ERBIL (Kurdistan 24) – France’s foreign minister on Tuesday warned Iran that breaching its commitments as outlined in the 2015 nuclear deal with world powers would be a “serious mistake” and stated that the three European signatories of the agreement were working to de-escalate the situation.

“An Iranian violation would be a serious mistake and a bad response to the pressure exerted by the United States,” FM Le Drian said, according to Reuters, adding that his country along with the United Kingdom and Germany were working to reduce the tensions.

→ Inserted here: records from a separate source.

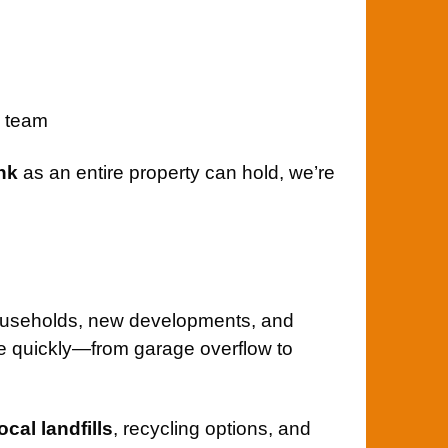
l team
nk
as an entire property can hold, we’re
households, new developments, and
 quickly—from garage overflow to
local landfills
, recycling options, and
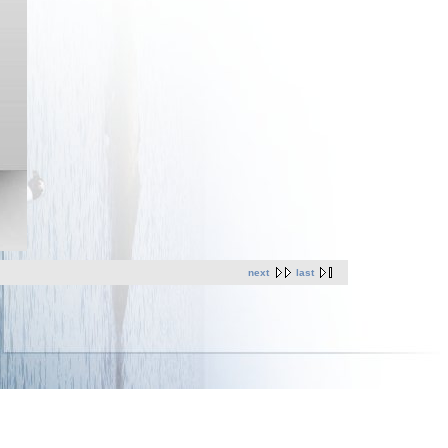
next
last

Ali Shamkhani, the Secretary of the Supreme National Security Council of Iran, announced earlier that his country would reduce its commitments under the nuclear accord, complaining that the European powers had not done enough to preserve it.

This comes amid soaring tensions between Washington and Tehran after the former left the agreement in 2018—which Iran, the US, Russia, China, and the EU’s UK, Germany, and France signed in 2015 after intense rounds of negotiations.

Since then, the US has imposed multiple rounds of punitive sanctions on Iran, with experts projecting that the moves have affected 80 percent of the country’s economy.

On Monday, the White House sanctioned Iran’s Supreme Leader Ayatollah Ali Khamenei along with other military officials, with more expected to be imposed on Iranian Foreign Minister Mohammed Javad Zarif.

Tehran criticized the US moves and said they had ended all possible roads toward a diplomatic solution.

The White House has repeatedly stated that it does not seek war with Iran but instead wants to bring the country back to the negotiating table, possibly to work on a new deal.

President Donald Trump has been a firm critic of the earlier agreement, saying that it did not reign in Tehran’s “destabilizing” policies across the Middle East.